→ **To-do item**: Take the entries below and reproduce exactly the portion that begins at the line containing "e ID of the node or element." and ends at the line containing "First, become an MU member", keeping both ends, dropping pictures, and adding nothing else.

** Opening Data block **

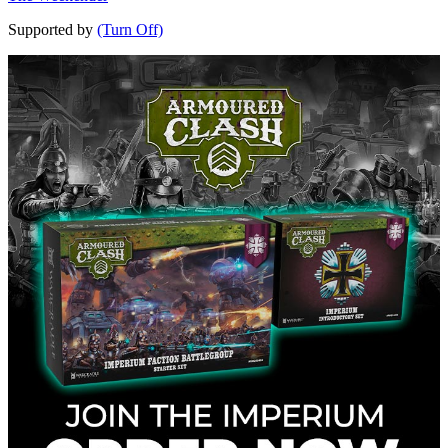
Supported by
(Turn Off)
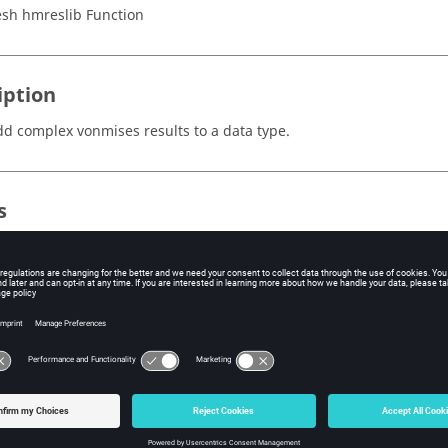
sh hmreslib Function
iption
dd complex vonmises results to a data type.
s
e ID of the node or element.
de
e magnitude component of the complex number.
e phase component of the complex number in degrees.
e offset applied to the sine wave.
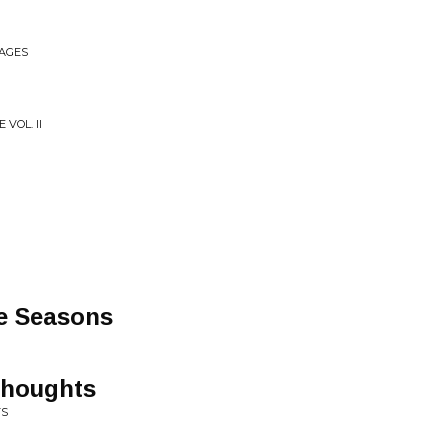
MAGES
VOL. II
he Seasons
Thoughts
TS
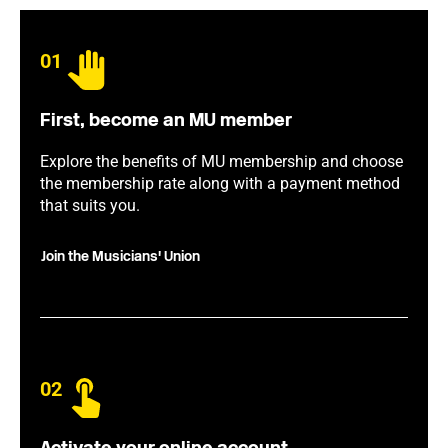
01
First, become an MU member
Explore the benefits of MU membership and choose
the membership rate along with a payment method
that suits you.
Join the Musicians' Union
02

** Closing Data block **

→ **Task result**:
e ID of the node or element.
de
e magnitude component of the complex number.
e phase component of the complex number in degrees.
e offset applied to the sine wave.
MAGES
VOL. II
he Seasons
Thoughts
TS
01
First, become an MU member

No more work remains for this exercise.